Wednesday, 14 October 2015

Seawatching on a whale tour from Sydney

This may not have been a pelagic, but for a birder on his first visit to the southern hemisphere it was still a great experience. While we were searching for the tell tale signs of whales, a casual remark by a crew member to say that he may have seen a blow just left of that albatross alerted me to the fact that my number 1 target species was nearby. I saw it immediately, a huge  bird with black upper wing and white body, clearly an albatross, but which species? I think that it is a black-browed albatross, but am open to suggestions.
There were hundreds of shearwaters around, and I managed to succesfully identify three species, wedge-tailed, short-tailed and fluttering. An unexpected bonus was two Australasian Gannets.

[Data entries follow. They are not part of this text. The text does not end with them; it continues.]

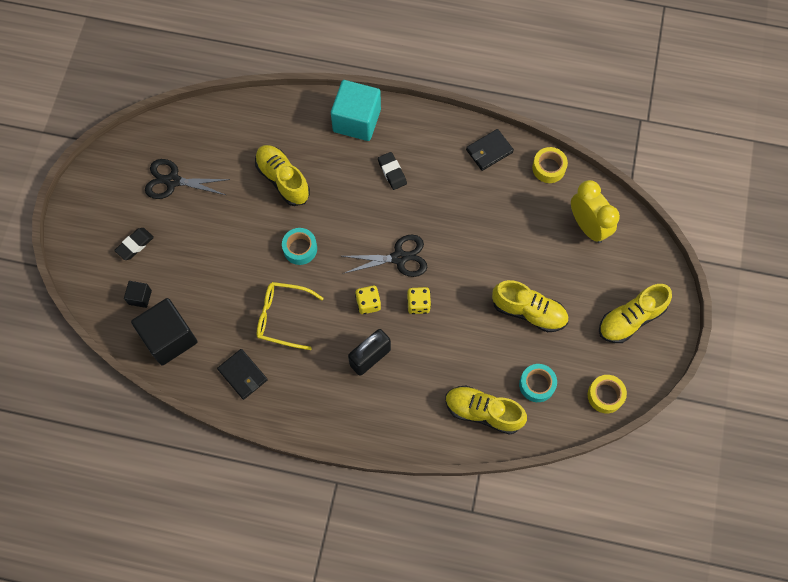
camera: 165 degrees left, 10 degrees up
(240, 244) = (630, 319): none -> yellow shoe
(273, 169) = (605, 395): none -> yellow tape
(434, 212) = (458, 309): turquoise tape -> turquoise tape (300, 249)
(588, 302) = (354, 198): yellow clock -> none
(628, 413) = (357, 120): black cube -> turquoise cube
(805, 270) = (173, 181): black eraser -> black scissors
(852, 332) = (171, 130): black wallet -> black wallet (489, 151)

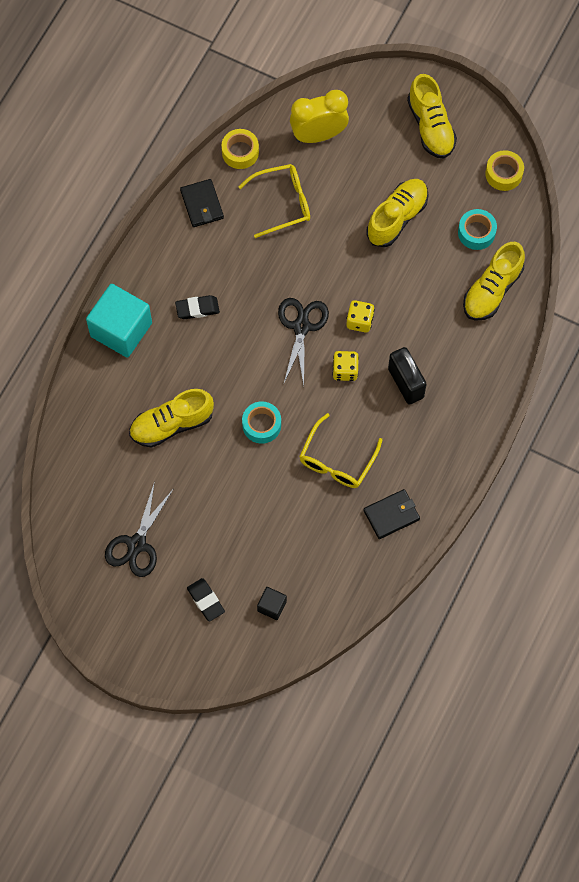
camera: 75 degrees left, 0 degrees up
(169, 338) = (329, 583): black cube -> none
(512, 213) = (282, 203): none -> yellow glasses

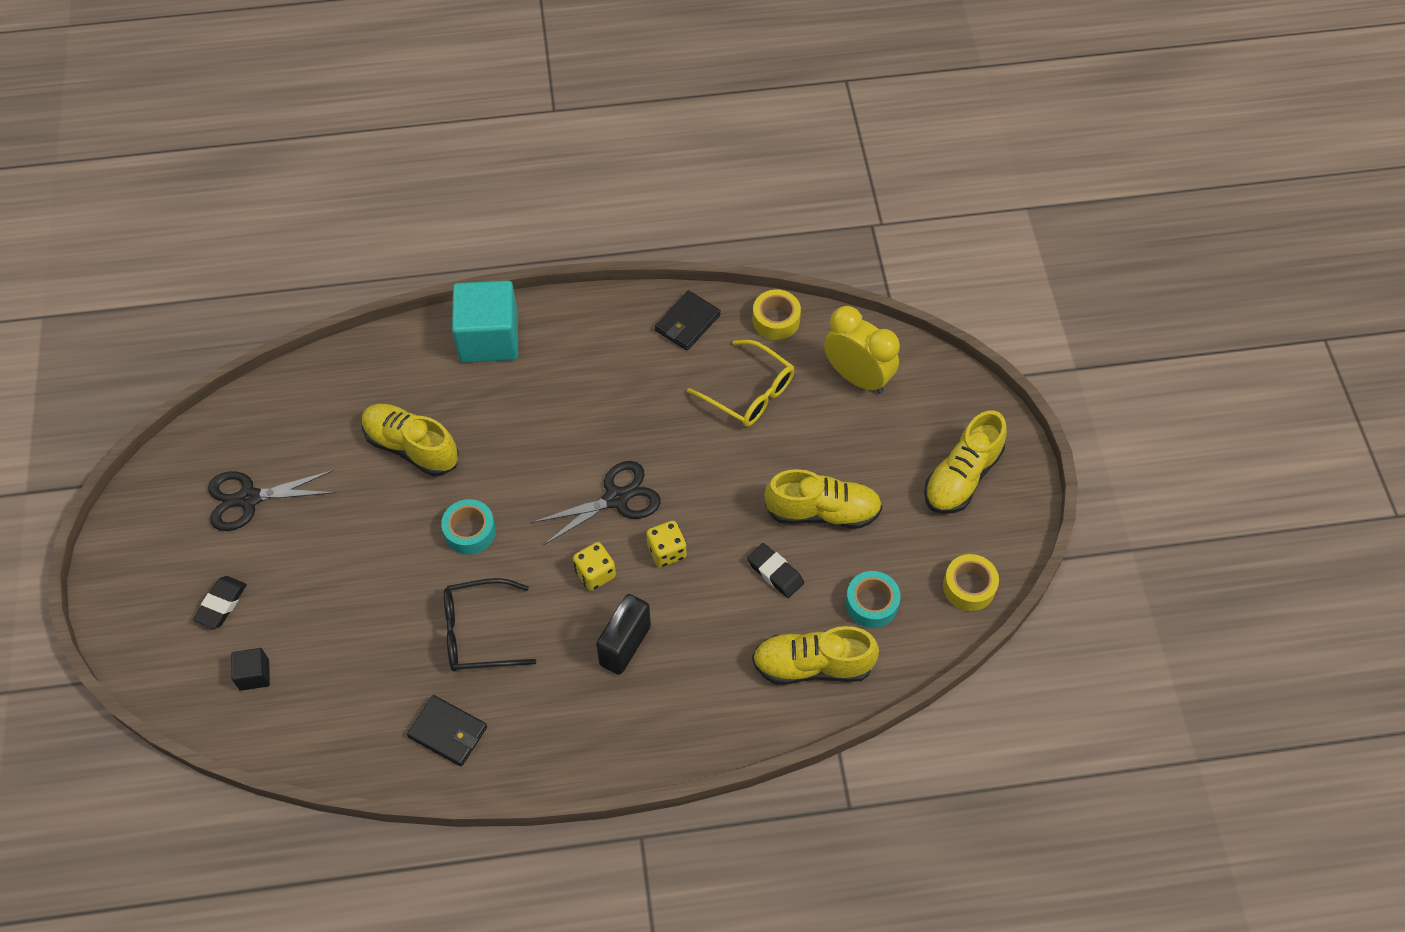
camera: 55 degrees right, 10 degrees down
(197, 309) = (564, 390): black eraser -> black eraser (775, 573)
(337, 460) = (479, 632): yellow glasses -> black glasses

Black-browed albatross. I have seen one before, sitting on a cliff in amongst the Gannet colony on Unst, Shetland, but I didn't see that bird fly and I desperately wanted to see a "mollyhawk" in the southern oceans. Fantastic bird!



Look at those wings! Definitely made for gliding!



I think that the dark underwing makes this an immature bird and I think they more or less rule out every species except black-browed.


 Fluttering shearwater

Short-tailed shearwater

Wedge-tailed shearwater


Welcome swallow


1 comment:

  1. Hey Colin. Nice pics! Doesn't that albatross show yellow along the upper mandible, making it one of the yellow nosed types? Keep up the posts, even Jack is impresse!